▶ DÉTAIL DE LA TÂCHE:
Rédigez la suite du texte sur le baluchonnage et le répit de longue durée, en partant de sa dernière phrase.

▶ TEXTE EXTRAIT:

┄┄┄┄┄┄

La poursuite de l’étude d’impact va permettre de mesurer les bienfaits et les insuffisances de l’offre de répit de longue durée. Ancien président de Baluchon France, le gérontologue Alain Koskas milite pour l’obligation d’une compétence et d’une qualification élevées pour le métier de baluchonneur, en éthique comme en pratique. Les militants de la première heure souhaitent voir le dispositif pérennisé, financé mais surtout ancré dans la qualité. Pour cause, la diversité des publics accompagnés exige des formations spécialisées. « Si le baluchonnage contribue au maintien à domicile en s’inscrivant dans le parcours de vie du bénéficiaire, s’il crée de la valeur sociale encore si peu valorisée dans notre secteur, une question est néanmoins en suspens : celle de son modèle économique et de son financement pérenne », prévient Marianne Piskurski, ancienne directrice de l’association Aidomi qui participe à l’expérimentation, et actuelle directrice générale de l’UNA (Union nationale de l’aide, des soins et des services aux domiciles). A cette condition seulement, le Baluchonnage pourrait ouvrir la voie à une nouvelle culture professionnelle.

┄┄┄┄┄┄

▶ INFORMATIONS FOURNIES:
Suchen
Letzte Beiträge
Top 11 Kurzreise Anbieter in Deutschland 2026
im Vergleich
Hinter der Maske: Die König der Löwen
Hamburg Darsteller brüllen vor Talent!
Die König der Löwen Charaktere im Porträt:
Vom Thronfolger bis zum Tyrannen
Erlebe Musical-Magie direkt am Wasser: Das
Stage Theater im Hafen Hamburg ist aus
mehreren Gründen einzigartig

┄┄┄┄┄┄

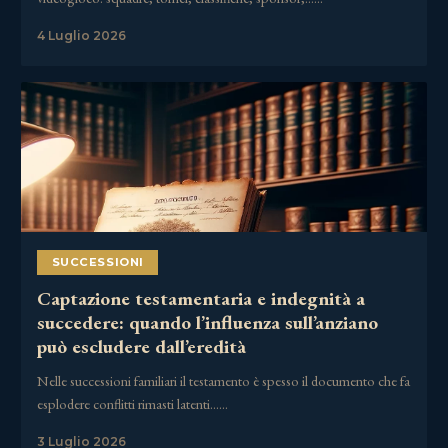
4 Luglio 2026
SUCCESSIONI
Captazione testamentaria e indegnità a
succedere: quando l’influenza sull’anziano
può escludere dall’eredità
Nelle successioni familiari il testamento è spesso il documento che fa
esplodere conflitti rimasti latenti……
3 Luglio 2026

┄┄┄┄┄┄

▶ RÉSULTAT DE L’EXERCICE:
Relayage ou Baluchonnage ?

Suppléance, répit, relayage et baluchonnage sont des termes utilisés dans les mêmes contextes, mais leur signification est différente. Selon Frédérique Lucet, fondatrice de Baluchon France : « Le relayage est une forme de répit au domicile dans laquelle un professionnel unique ou une équipe de professionnels prend le relais de l’aidant pour quelques heures ou quelques jours, en mode mandataire ou prestataire. En revanche, le baluchonnage est une méthode spécifique qui permet de fournir à l’aidant un répit de longue durée au domicile – trois à six jours consécutifs – grâce à un professionnel unique, formé et accompagné par l’organisme porteur qui l’emploie, en mode prestataire uniquement. »

L’expérience québécoise

Le baluchonnage est né au Québec en 1999 pour lutter contre le turn-over des aides à domicile et apporter de la sérénité aux personnes atteintes de troubles neurodégénératifs qui devaient constamment s’adapter à de nouveaux intervenants.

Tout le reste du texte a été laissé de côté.